Reading text:

↓

Yesterday we kicked off Mortal Kombat week here at Game Rant with our choices for the 10 Most Awesome Mortal Kombat Characters as well as published the first installment of our Mortal Kombat retrospective.
Later today we'll publish our review of the latest Mortal Kombat title but, in the mean time, check out part 2 of our feature A History of Violence: A Look Back At The 'Mortal Kombat' Series for a look at Mortal Kombat 3 and Mortal Kombat Mythologies: Sub-Zero.
We'll keep updating the stories with links to subsequent installments but, for now, here's a guide to help you navigate to the other articles in the series.
- Mortal Kombat and Mortal Kombat II
- Mortal Kombat 3 and Mortal Kombat Mythologies: Sub-Zero (you are here)
- Mortal Kombat 4 and Mortal Kombat: Special Forces
- Mortal Kombat: Deadly Alliance, Mortal Kombat: Deception, and Mortal Kombat: Shaolin Monks
- Mortal Kombat: Armageddon, Mortal Kombat vs. DC Universe, and Mortal Kombat 9
In 1995, the world was introduced to Mortal Kombat 3, which very quickly became a smash hit. It was the first to make significant changes to the established system. The title added a Run button, allowing players to move quickly across the screen and prevent their opponent from getting the advantage - which was considered a downside of the previous two games.
Also, instead of performing a special feat to meet up with the secret characters, the game introduced "Kombat Kodes." On the versus screen, if someone rearranged the symbols at the bottom into the proper order, they could change and add various aspects of the match. Players could eliminate certain game mechanics, such as blocking or throwing, make the screen go dark, change the characters, or be able to go straight to the final boss after the victory. The feature also allowed players to fight either Noob Saibot - or a new version of Cyborg version of Smoke. The upcoming Challenge Tower feature is based on the concept.
In addition to the already established Fatalities, Friendships, and Babalities, a couple of new ideas were added. The first was a Mercy, which would give your opponent an extra bit of health after a defeat, so you could fight a bit longer.
Also, performing a Mercy was necessary in order to use the newest kind of "-ality," the Animality. Once a player showed Mercy, and then defeated their opponent again, they could transform their character into a wild animal that would kill, maul, or devour the opposing fighter. The concept was actually based on a rumor going around during the previous game's run, continuing Mortal Kombat's trend of making rumors a reality.
In terms of story in the prior installment, Liu Kang successfully won the tournament and defeated Shao Kahn - causing him to set-off a backup plan he started over 10,000 years ago. Shang Tsung and the rest of his sorcerer minions revived Sindel, the emperor's dead queen, on Earth - causing Earth to merge with Outworld which allowed Shao Kahn to take over. Raiden managed to save a few souls (but the remainder of humanity was killed in the merger. Shao Kahn then sends out extermination forces, lead by the centaur Motaro, to kill off any survivor - meaning Raiden's chosen warriors have to fend for their lives and defeat Shao Kahn again to set the realms right.

↑

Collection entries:
↓

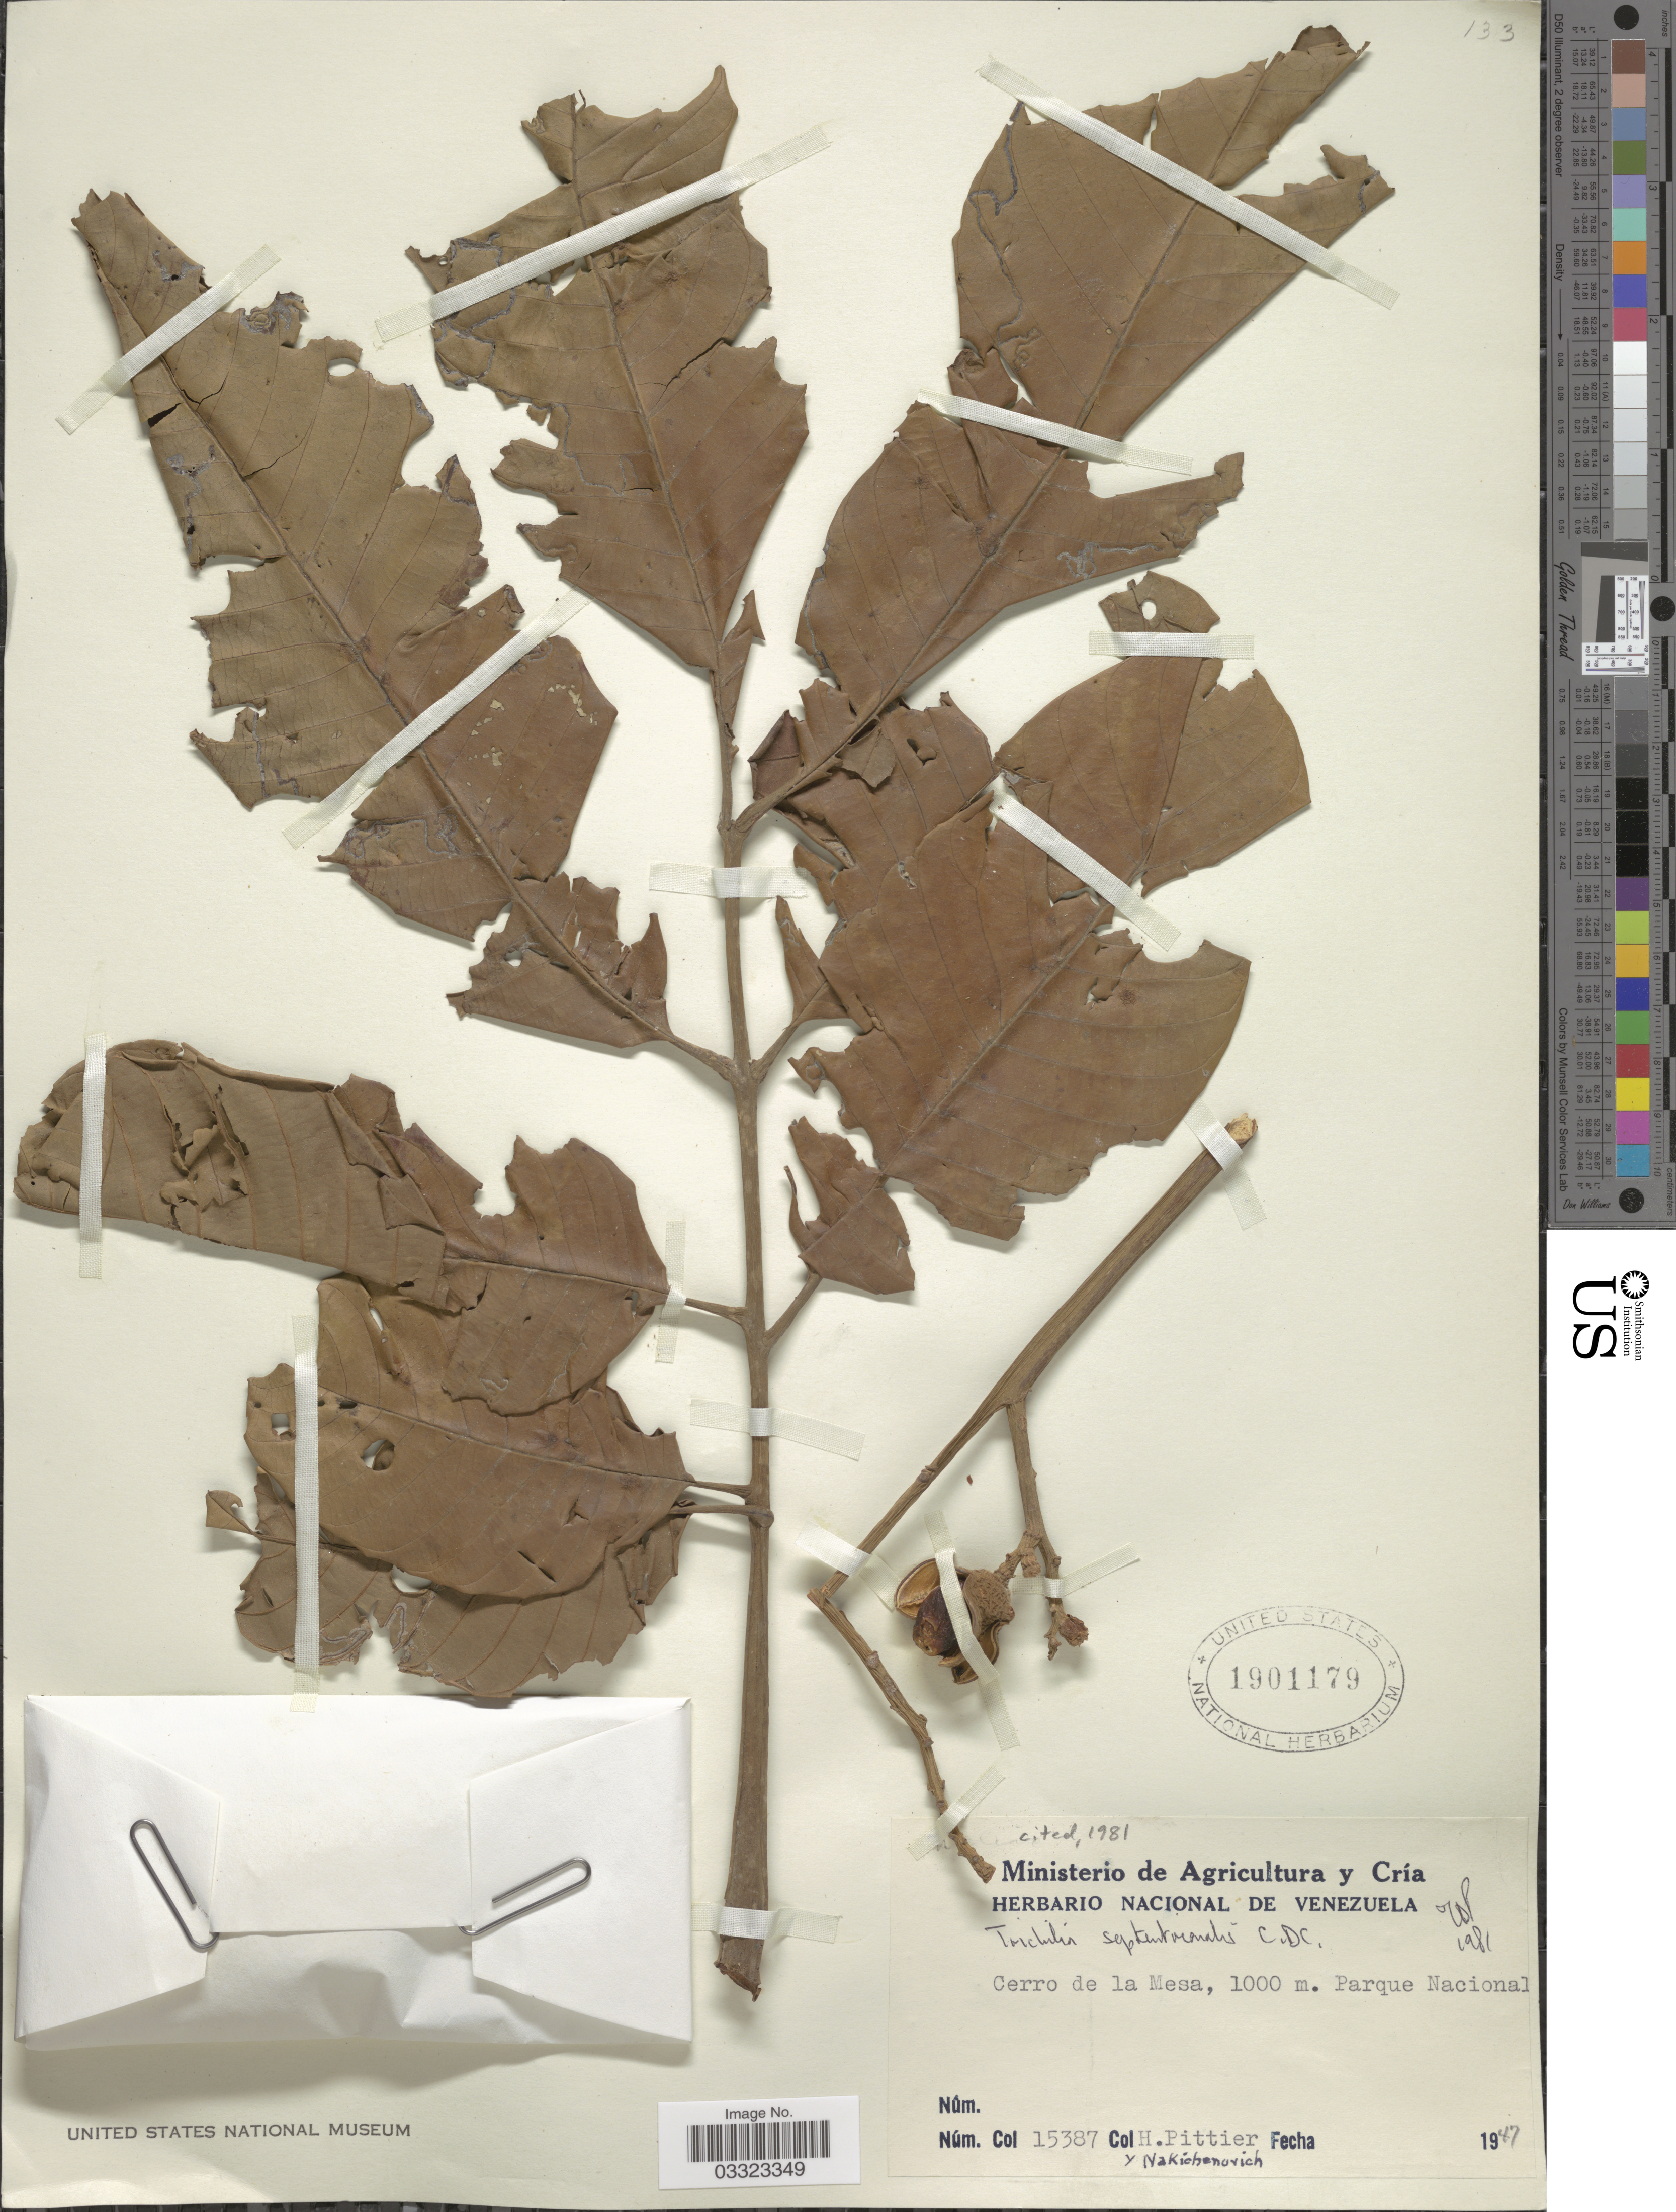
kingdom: Plantae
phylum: Tracheophyta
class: Magnoliopsida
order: Sapindales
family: Meliaceae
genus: Trichilia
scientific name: Trichilia septentrionalis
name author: C. DC.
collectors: H. F. Pittier & Nakichenovich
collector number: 15387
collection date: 1947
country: Venezuela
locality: Cerro de la Mesa. Parque Nacional.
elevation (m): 1000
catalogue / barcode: US 1901179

↑

To-do list:
1/ In the plant specimen rows, retype the lines starting at the one containing "genus: Trichilia" and ending at the last row.
2/ Extend the Mortal Kombat retrospective article, picking up after its final sentence.

Exercise answers:
1/
genus: Trichilia
scientific name: Trichilia septentrionalis
name author: C. DC.
collectors: H. F. Pittier & Nakichenovich
collector number: 15387
collection date: 1947
country: Venezuela
locality: Cerro de la Mesa. Parque Nacional.
elevation (m): 1000
catalogue / barcode: US 1901179

2/
Liu Kang returns again, along with his fellow Shaolin monk Kung Lao, to defeat Shao Kahn once and for all. Sonya makes her return as a playable character and joins forces with Jax to track down Kano, who is also playable again and has sided with Shao Kahn's extermination squad, along with Shang Tsung. Sub-Zero looks to aid the forces of good, but also has to contend with the Lin Kuei's new habit of turning their fighters into robots.
The Lin Kuei already had three success stories on their hands - the yellow robot Cyrax and the red robot Sektor. The third was Sub-Zero's former-friend Smoke, now a blue robot, and the very first unlockable character in an arcade fighting game. Once a player finished Arcade Mode, they were allowed the chance to input a 10-digit code - which, if entered correctly, permanently unlocked Smoke as a reward.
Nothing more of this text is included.